HONG KONG: Most Asian markets fell Friday on geopolitical concerns, uncertainty over the China-US trade row and the outlook for the global economy, while oil prices were flat after the previous day’s surge fuelled by attacks on two tankers in the crucial Gulf of Oman.
Hong Kong was again on the back foot, losing 0.7 percent, after the city was rocked this week by violent protests against government plans for a law that would allow extraditions to China and which observers warn could erode its attraction to businesses, reports AFP.Trading floors have been the scene of unease for weeks since Donald Trump’s shock decision to hit China with higher tariffs despite expectations the two sides were close to a deal to end their long-running stand-off.
Shanghai tumbled one percent, Singapore shed 0.2 percent and Seoul lost 0.4 percent while Taipei was off 0.3 percent. Mumbai, Bangkok, Manila and Jakarta also fell, though Tokyo ended 0.4 percent higher and Sydney gained 0.2 percent.
In early European trade London dipped 0.2 percent, Paris eased 0.3 percent and Frankfurt fell 0.4 percent.
The uneasiness over the past week has seen the price of gold hit a 15-month high of around $1,360 per ounce as traders look for safer assets to hide from the uncertainty on world markets.
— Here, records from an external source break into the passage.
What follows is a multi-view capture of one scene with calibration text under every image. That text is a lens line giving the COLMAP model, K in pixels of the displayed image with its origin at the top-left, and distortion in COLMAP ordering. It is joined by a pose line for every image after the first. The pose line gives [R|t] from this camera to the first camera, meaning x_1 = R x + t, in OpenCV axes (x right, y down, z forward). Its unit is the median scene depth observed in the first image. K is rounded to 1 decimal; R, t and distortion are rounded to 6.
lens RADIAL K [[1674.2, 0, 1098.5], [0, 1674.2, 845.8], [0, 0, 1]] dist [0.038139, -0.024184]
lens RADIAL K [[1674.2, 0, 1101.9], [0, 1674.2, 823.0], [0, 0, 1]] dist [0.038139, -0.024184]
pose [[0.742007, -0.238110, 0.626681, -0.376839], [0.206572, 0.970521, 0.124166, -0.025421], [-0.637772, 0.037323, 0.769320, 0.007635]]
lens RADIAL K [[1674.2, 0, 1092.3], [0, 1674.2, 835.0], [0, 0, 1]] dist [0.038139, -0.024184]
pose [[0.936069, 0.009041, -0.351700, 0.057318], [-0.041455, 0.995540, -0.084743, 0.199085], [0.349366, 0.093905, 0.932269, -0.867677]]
Eyes are now on the G20 summit in Japan later this month where the president and his Chinese counterpart are expected to meet to discuss the issue, though Washington has been playing down the chances of a deal being struck.
However, support has come from bets that the Federal Reserve will cut interest rates soon as the economy stutters and the trade war rumbles along.“What’s important to remember right now is that there aren’t a whole lot of upside catalysts,” Randy Frederick, vice president for trading and derivatives at Charles Schwab & Co, told Bloomberg TV.
“Markets are waiting now for what the Fed is going to say at the meeting, and that’s coming next week.”
Adding to the downbeat mood are concerns about tensions in the Middle East after US Secretary of State Mike Pompeo accused Iran of responsibility for the Gulf tankers attack and said they would be raised at a UN Security Council meeting later Thursday.
Tehran denies the accusation and labelled the attacks in the world’s most important crude shipping lane as “suspicious”.